Это было неожиданно и это запомнилось. Очень скоро Арканий уловил, что этот человек удивительным образом сочетает в себе патрицианские утонченные черты Апиция – известного всему Риму сибарита, гастронома и кулинара – и жесткость и даже жестокость Гая Мария – конструктора и создателя непобедимых римских легионов. Имея огромный опыт изучения людей, он сразу выделил основные черты Пилата: логическое мышление на базе развитого интеллекта и, что очень важно, умение слышать собеседника. Именно так, ибо слушать формально могут все, а вот слышать, увы, немногие из власть предержащих. Арканий слышал от Пилата присказку «surdus – absurdus», то есть «глухой – глуп» и полагал, что, коль так, то два человека занятых общим делом всегда смогут понять друг друга. Так и сложилось.

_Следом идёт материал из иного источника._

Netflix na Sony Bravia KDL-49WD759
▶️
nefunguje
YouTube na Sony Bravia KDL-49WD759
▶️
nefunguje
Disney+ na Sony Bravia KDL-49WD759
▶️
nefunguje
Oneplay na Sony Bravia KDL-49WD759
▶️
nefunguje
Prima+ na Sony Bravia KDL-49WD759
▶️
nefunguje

Воспоминания промелькнули в голове Аркания и привели к их последней встрече и к тем событиям, которые её предваряли. Арканию не довелось присутствовать при допросе прокуратором Иисуса. В этом не было необходимости, поскольку Иисус не был объектом Тайной Службы, в его задержании и составлении обвинения Служба участия не принимала. Это было полностью делом местной власти. Однако все последующие события происходили на глазах Аркания: и первоначальный отказ прокуратора рассмотреть дело, и совещание во дворце, когда прокуратор, умыв руки, все же утвердил приговор. Отметил он и присутствие Гермидия, и упорство Кайафы и Синедриона, и, конечно же, состояние Пилата и его загадочную фразу: «Не виновен я в крови праведника Сего; смотрите вы!» Он, прокуратор, бросил эти слова толпе, людям, которых возненавидел. Возненавидел потому, что они только что изнасиловали его волю и склонили, заставили отправить на казнь человека, которого он, прокуратор, и после суда и им же утвержденного приговора называет праведником! Он видит Его, видит Его последние шаги в земном существовании и говорит: «Не виновен я….». Кому он это сказал? Толпе? Нет! Не стал бы прокуратор метать бисер перед свиньями. Значит, он хотел, чтобы его услышал тот, уходящий? Но зачем? Чтобы он унес эти слова к Отцу Небесному?
Арканий, лучше многих знающий прокуратора, был тогда удивлен его реакцией. Он чувствовал, что Пилат раздражен и возмущен. Но почему? Потому что отправил на смерть невиновного? Но позвольте, он много раз до этого утверждал приговоры, иногда весьма сомнительные, вынесенные местной властью, не вникая в суть обвинения, как до него это делали и Валерий Грат, и Аний Руф, и Марк Амбивий. Некоторую ясность внесла оценка тех поручений, которые дал ему прокуратор перед отъездом из Иерусалима. Арканий пришел к мысли, что поручения продиктованы глубоко уязвленным самолюбием прокуратора и… непониманием ситуации. Начальник Тайной Службы полагал, что многое в дальнейшем развитии событий будет зависеть от того, к какому именно пониманию, к какой оценке минувших событий и своей собственной роли придет прокуратор. Многое будет зависеть и от него, Аркания, ибо прокуратор верил ему. Верил, потому что за все эти годы не имел ни единого повода усомниться в объективности и достоверности сведений, полученных Тайной Службой.
Но вот показался дворец и сбегающая от него к дворцовой площади каменная лестница. Арканий привел в порядок мысли, еще раз представил себе структуру предстоящего доклада. Спешился, передал поводья одному из охранявших дворец легионеров и стал подниматься по лестнице.